Yes, the H&R sport springs will work with your stock shocks. However, paring up an aftermarket spring with more aggressive spring rates will cause your OEM non-sport or sport shocks to wear out over time. This is due to the fact that OEM shocks are simply not meant to handle the more aggressive spring rates. Think of it this way, you're putting a shorter spring with a longer shock body. The shorter springs will cause the shocks to compress to its maximum setting every time you hit a bump due to the longer travel distance. What this can cause is what's known as bump steer and jarring of the ride. This is what for the most part affects ride quality.
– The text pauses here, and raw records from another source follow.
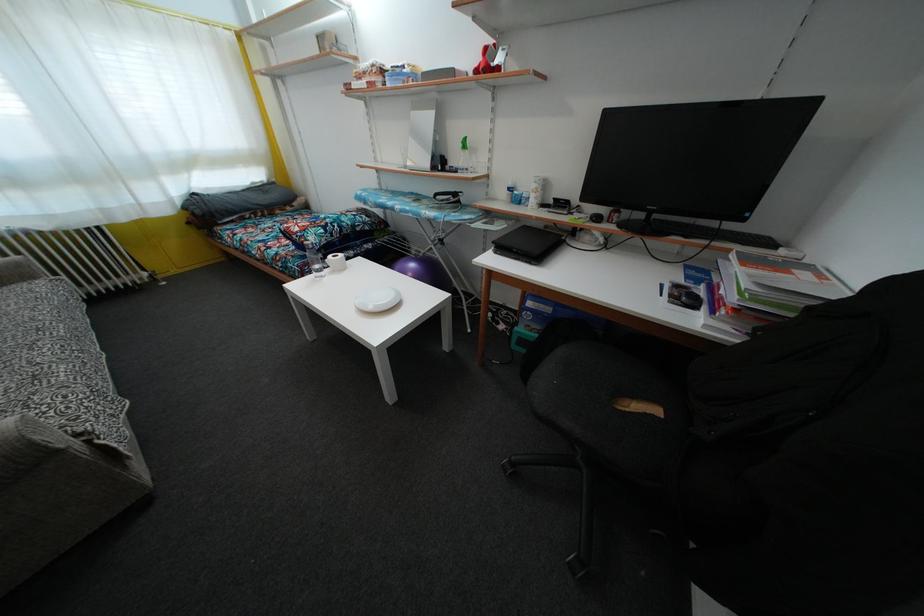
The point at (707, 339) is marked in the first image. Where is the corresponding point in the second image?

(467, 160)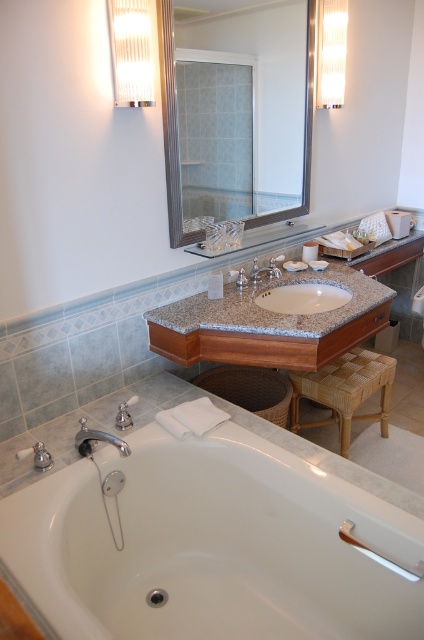
Based on the photo, is white glossy bathtub at lower left in front of silver metallic faucet at lower left?

That is True.

Which is behind, point (63, 536) or point (120, 445)?

The point (120, 445) is more distant.

Is point (58, 515) positioned before point (98, 429)?

Yes.

Where is `white glossy bathtub at lower left`? The width and height of the screenshot is (424, 640). white glossy bathtub at lower left is located at coordinates (212, 545).

Consider the image. Is white glossy bathtub at lower left smaller than clear glass mirror at upper center?

Incorrect, white glossy bathtub at lower left is not smaller in size than clear glass mirror at upper center.

Between white glossy bathtub at lower left and clear glass mirror at upper center, which one has less height?

With less height is white glossy bathtub at lower left.

What do you see at coordinates (212, 545) in the screenshot? I see `white glossy bathtub at lower left` at bounding box center [212, 545].

I want to click on white glossy bathtub at lower left, so click(212, 545).

Who is positioned more to the right, white glossy bathtub at lower left or beige marble sink at center?

beige marble sink at center is more to the right.

Between point (97, 548) and point (273, 291), which one is positioned in front?

Point (97, 548) is more forward.

Is point (334, 563) farther from viewer compared to point (286, 305)?

That is False.

Identify the location of white glossy bathtub at lower left. The height and width of the screenshot is (640, 424). tap(212, 545).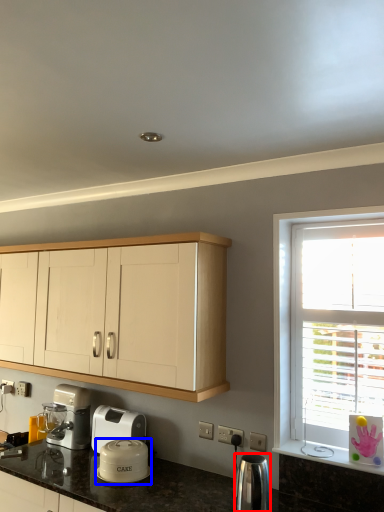
Question: Which object is further to the camera taking this photo, kitchen appliance (highlighted by a red box) or kitchen appliance (highlighted by a blue box)?

Choices:
 (A) kitchen appliance
 (B) kitchen appliance

Answer: (B)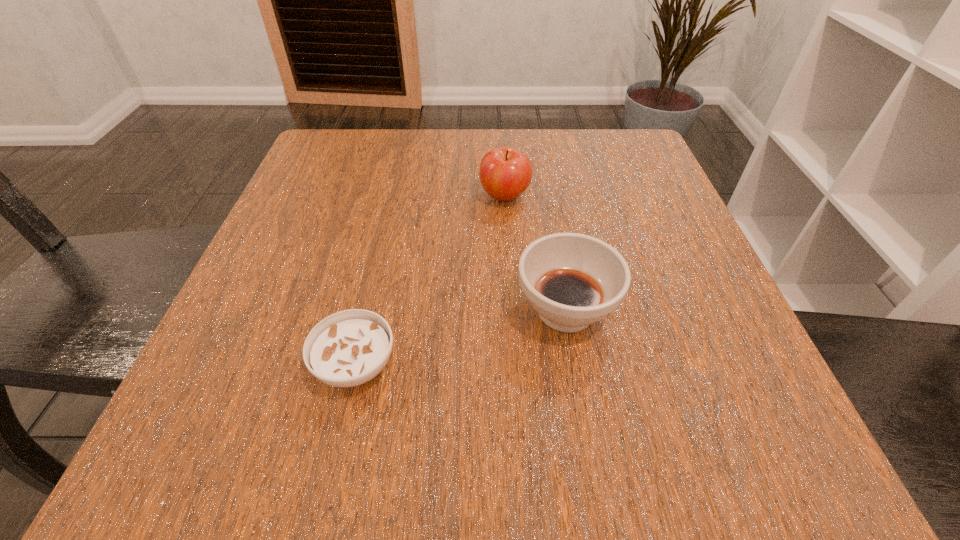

Let's break this down in terms of cost. You'll spend about $230-300 bucks for aftermarket springs, another $250-300 for an installation, and another $65-$125 for an alignment. When your OEM sport or non-sport shocks blow your going to have to spend another $700-800 on shocks, another installation fee, and another alignment. If you calculate that all together, you would saved a whole lot more mone5y doing it right the first time around. A coilver system is definitely going to improve the overall stance, aesthetics, and handling characteristics of the car.
As gizmo335i mentioned he himself had to go through this three times before he got it right. The XI models have it tough as there aren't as many choices available for suspension mods as the RWD models. One of the most popular choices is the KW V1 XI coilovers.